There is a lot to love about the cast. Perfect fits across the board, fantastic chemistry and even the accents aren’t too bad. Shannyn Sossamon is able to convey so much through a coy smile or an irritated frown, and seems to be having an absolute ball in the role. Paul Bettany is always a delight to watch, a showman playing a showman with a gambling problem and an absolute conviction that his place in history is assured even if no one else can be convinced. Rufus Sewell plays the subtle arsehole like few others, maintaining a keen poker face so that every small display of overt emotion seems far more dangerous. Even smaller roles are well filled. James Purefoy makes for a prince who understands and respects the points and price of chivalry and knighthood. Scott Handy, playing Adhemar’s herald Germaine, is excellent, a little out of his depth compared to the swagger of Chaucer but a professional entertainer nonetheless. You feel quite proud of him when he gives his final introduction of the film. And of course there’s Heath Ledger. We lost a good one there and I will say no more.

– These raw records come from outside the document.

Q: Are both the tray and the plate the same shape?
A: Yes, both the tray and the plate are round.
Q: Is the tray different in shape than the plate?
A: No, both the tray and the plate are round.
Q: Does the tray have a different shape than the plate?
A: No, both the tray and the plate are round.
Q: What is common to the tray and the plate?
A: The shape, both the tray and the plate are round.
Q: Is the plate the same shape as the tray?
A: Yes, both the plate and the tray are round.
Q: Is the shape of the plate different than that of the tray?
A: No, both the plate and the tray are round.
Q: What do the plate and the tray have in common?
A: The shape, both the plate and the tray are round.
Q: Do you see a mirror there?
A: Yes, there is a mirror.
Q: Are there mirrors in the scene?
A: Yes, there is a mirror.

The script is excellent. I mean the story is okay but the dialogue, the lines and delivery are brilliant. It’s actually surprising that this film never became one of my go-tos for quotes. I mean, “The pope may be French but Jesus is bloody English!” How fucking good is that? Very good. The answer is very good. And “why don’t I use some variation of that more often?”

The really genius part of this film though is its understanding of the subject matter, as demonstrated by, amongst other things, the music. Y’see, A Knight’s Tale is a sports movie. That’s what it is, dealing with class and privilege while pushing morals such as the joys of ambition, courage, bravery, determination and that good sportsmanship will always triumph over being a dickhead. We hear this in the music, with great rock anthems playing between, during and after the matches just as they do at any arena today. The film starts with ‘We Will Rock You’ and ends with ‘You Shook Me All Night Long.’ ‘The Boys are Back in Town’ plays during a parade and they dance to ‘Golden Years’ at a feast. And it’s fucking brilliant. Not just a fantastic soundtrack but one that forces the viewer to accept the analogy and frame of reference. The familiar absorbs the distant.

Sport is sport is sport. Something that I noticed reading that book I mentioned about Agincourt was that many of these nights and princes were, in fact, the honest to god sports stars of their time. Codes of chivalry and knighthood crossed borders, cultures and religions, and people of all classes held onto stories of epic deeds, duels and jousts. Fashion, sledging, rivalries and WAGs were as much part of the sport then as they are now. It’s honestly just a surprise that no one thought of this before (and no one’s really done it since). At the same time the film never forgets its time frame, the religion, filth and racism, making it all the grander.

If you like a sports film, watch this. It’s more light-hearted than Gladiator and just as quotable.

Good God! Are we getting back onto our regular schedule? We’ll see. We will see.